• [Assigned task A] Find each line in the records that contains the word "Hommes", matching case exactly, and copy those lines out.

Distinguished Warfare Medal; New medal for cyber warriors
![Distinguished Warfare Medal](https://i0.wp.com/valorguardians.com/blog/wp-content/uploads/2013/02/Distinguished-Warfare-Medal-148x300.jpg?resize=148%2C300)
Andy and Mustang sent us this link. Both thought it might be satire, but it comes from the Associated Press, known for (un)intentional mistakes, but not satire. But anyway, it seems that the Pentagon is hard at work creating a new medal for those folks who stand-off from the war zone but participate in combat from their remote location;
Defense Secretary Leon Panetta is expected to announce Wednesday that for the first time the Pentagon is creating a medal that can be awarded to troops who have a direct impact on combat operations, but do it from afar.
The Associated Press has learned that the new blue, red and white-ribboned Distinguished Warfare Medal will be awarded to individuals for “extraordinary achievement” related to a military operation that occurred after Sept. 11, 2001. But unlike other combat medals, it does not require the recipient risk his or her life to get it.
According to the AP, the new medal falls between a Bronze Star and Silver Star in order of precedence. I wonder if it comes with a valor device, you know, if they still take out the enemy but accidentally drop their Egg McMuffin on the floor, but recover it before the 5-second rule gets it.
Officials said the new medal will be the first combat-related award to be created since the Bronze Star in 1944.
According to the Pentagon criteria, the medal gives the military a way to recognize a single act that directly affects a combat operation, doesn’t involve an act of valor, and warrants an award higher than the Bronze Star.
I guess I don’t have to wonder whether it was Bite Me’s idea or not.
Category: Military issues, Terror War
Oh brother… Please be satire.

• [Assigned task B] Extend the post about the Distinguished Warfare Medal, starting after its last sentence.

• [Supplied data]
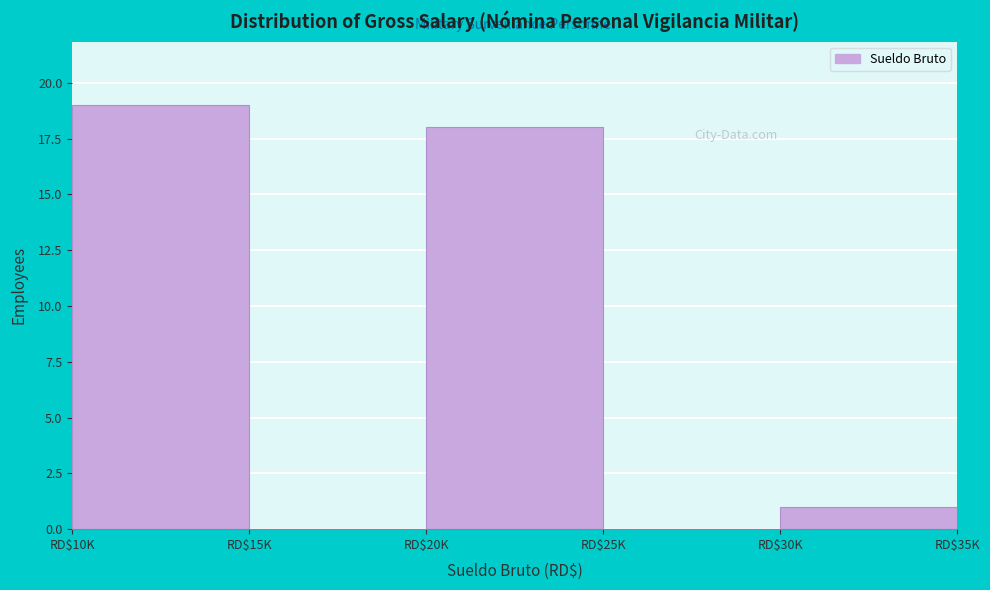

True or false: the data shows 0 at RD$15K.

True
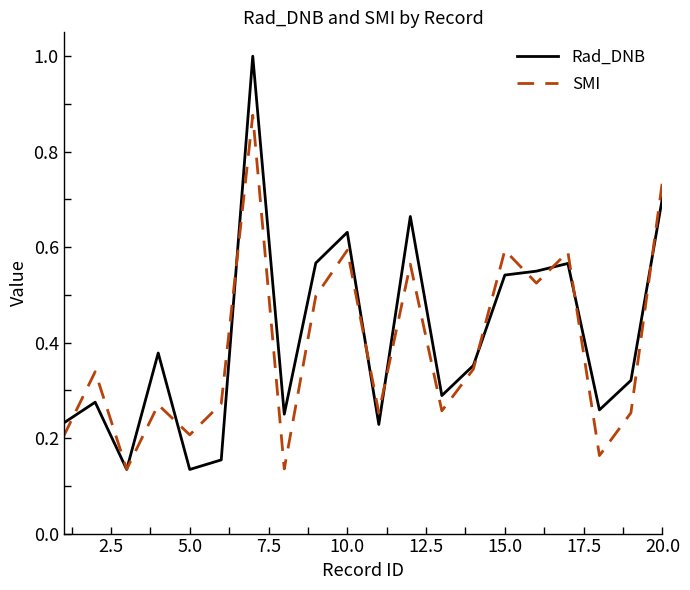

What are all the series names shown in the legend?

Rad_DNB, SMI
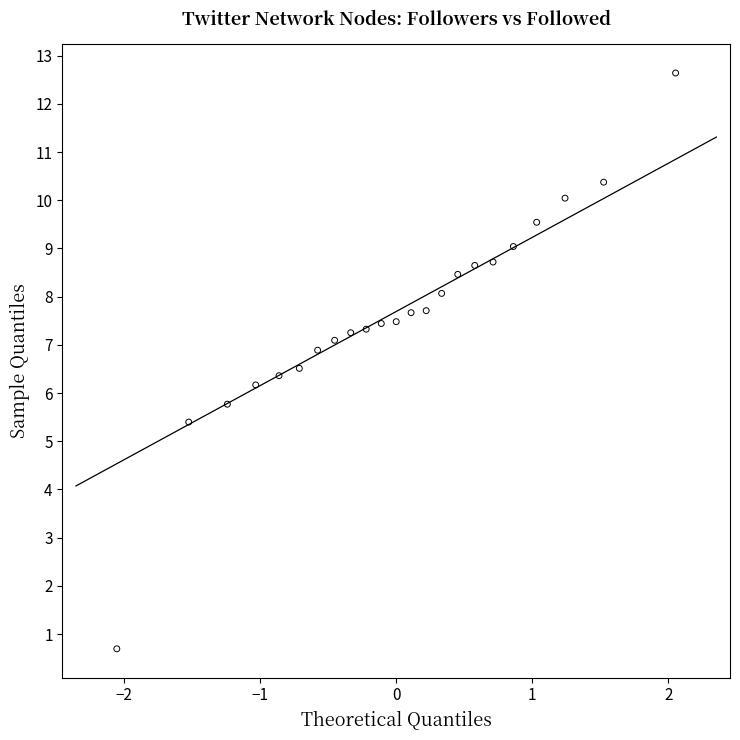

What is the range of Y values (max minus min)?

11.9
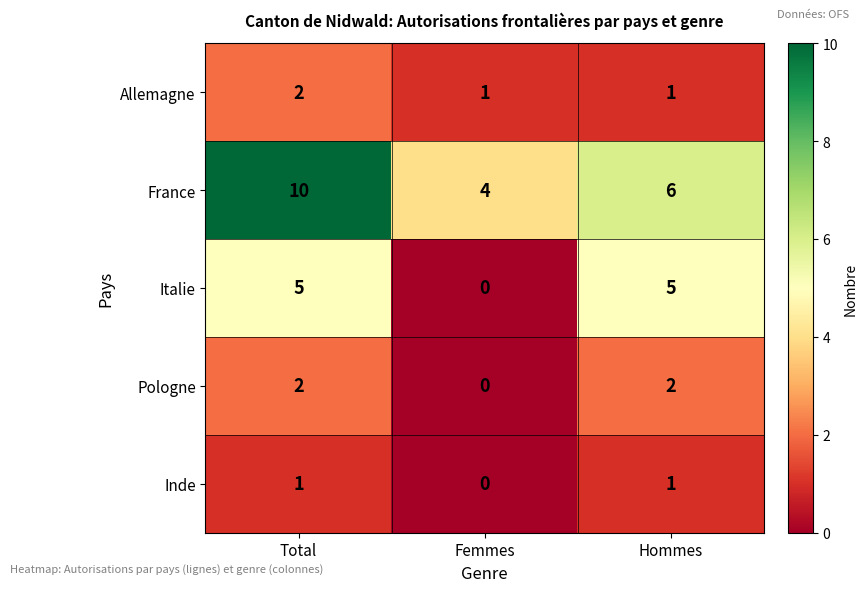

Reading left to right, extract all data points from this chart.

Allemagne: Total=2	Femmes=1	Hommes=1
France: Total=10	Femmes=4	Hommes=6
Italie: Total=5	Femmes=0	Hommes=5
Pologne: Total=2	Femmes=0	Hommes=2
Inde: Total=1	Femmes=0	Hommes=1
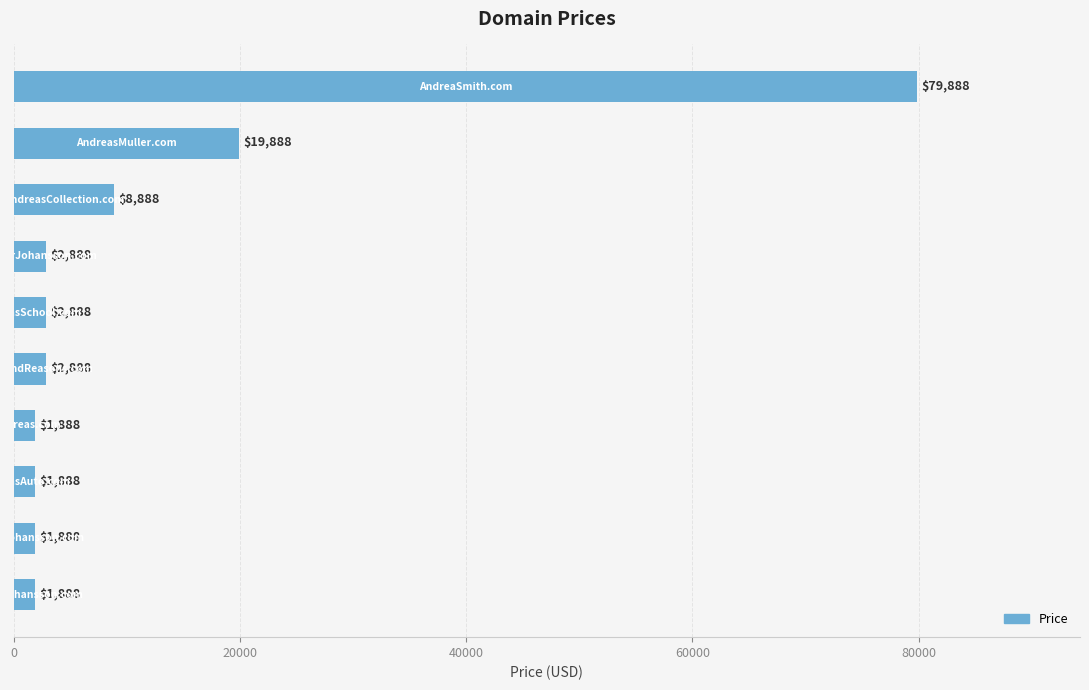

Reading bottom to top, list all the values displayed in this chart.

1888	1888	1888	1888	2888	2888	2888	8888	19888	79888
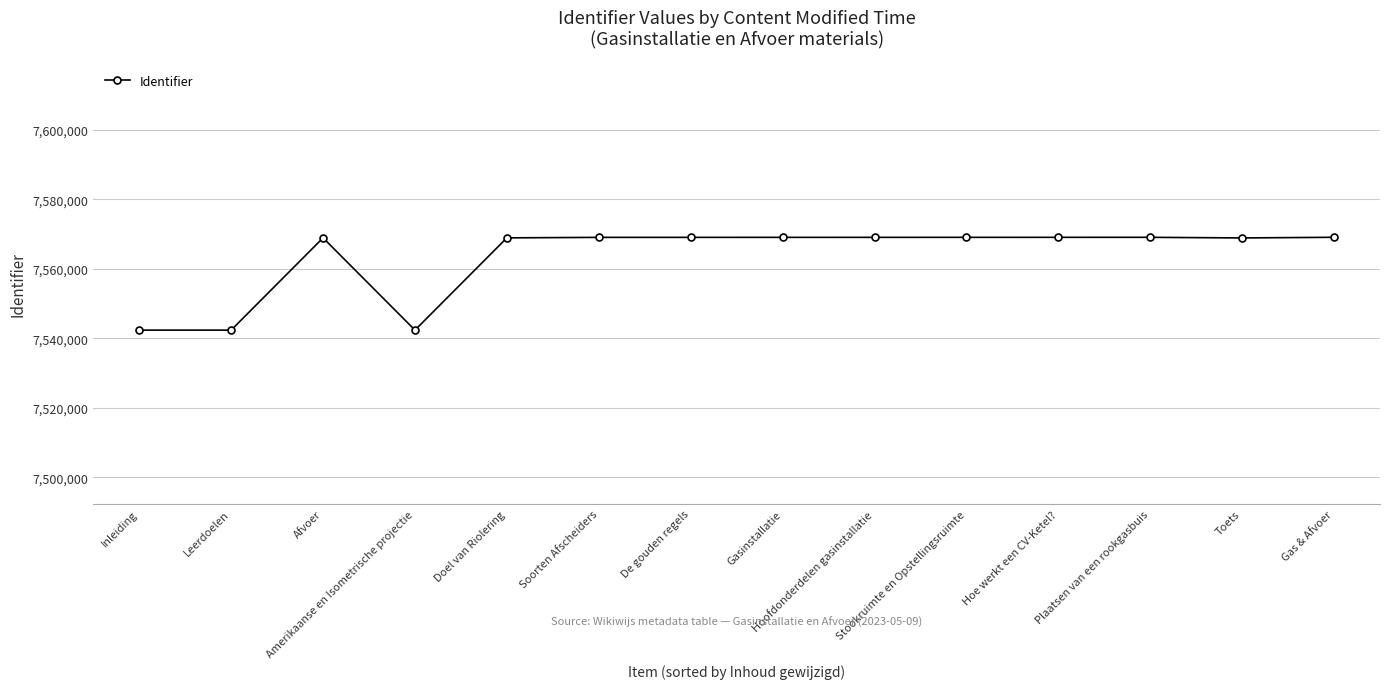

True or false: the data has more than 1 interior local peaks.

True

• [Answer section A]
Allemagne: Total=2	Femmes=1	Hommes=1
France: Total=10	Femmes=4	Hommes=6
Italie: Total=5	Femmes=0	Hommes=5
Pologne: Total=2	Femmes=0	Hommes=2
Inde: Total=1	Femmes=0	Hommes=1

• [Answer section B]
A ribbon maybe, but a Medal?
I get the feeling this is intended to boost the egos of AF drone “pilots”.
Must be for drone drivers stationed CONUS.
I don’t understand why this medal needs to be created in the first place. We already have DFCs, Air Medals and Aerial Achievement Medals to recognize pilots and air crews.
Maybe they’ll call it the Geek Cross.
@2: I see it more as a way to instill pride and gain some publicity for the ‘cyber’ warriors, as part of a larger effort to recruit into these less-than-glorious roles.
Also, given the reduction in manned aircraft in the coming twenty years, it’s probably just the start of a push to adapt to unmanned but vital roles.
All in all, this was bound to happen, and may even be a good thing, and the ‘wrong’ step would have been to simply give existing medals for these sorts of roles, as that would diminish their meaning. So, while this may seem in some ways comical, I think they actually got it right here.
Next week teenagers will be awarded Purple Hearts for wound recieved in CoD.
OK great….make it and give it to Chairforce Officer but DON’T MAKE IT UP WITH A BRONZE STAR.
Holy farking SHIAT.
Pussies.
/says the 23 year retired AF E-8
Why not just BELOW the BSM, above the Meritorious? BSM requires you actually BE THERE. This one does not. How could NOT being in-theater (wherever it is) be less than sitting thousands of miles away and reporting back to Ft Livingroom every night?
OTOH, could this also be awarded to missileers? Space Warriors?
http://www.tioh.hqda.pentagon.mil/
@6 I work in the CEMA arena and I’m sorry, I just don’t see the point in it.
faux medal de crotch
Wow.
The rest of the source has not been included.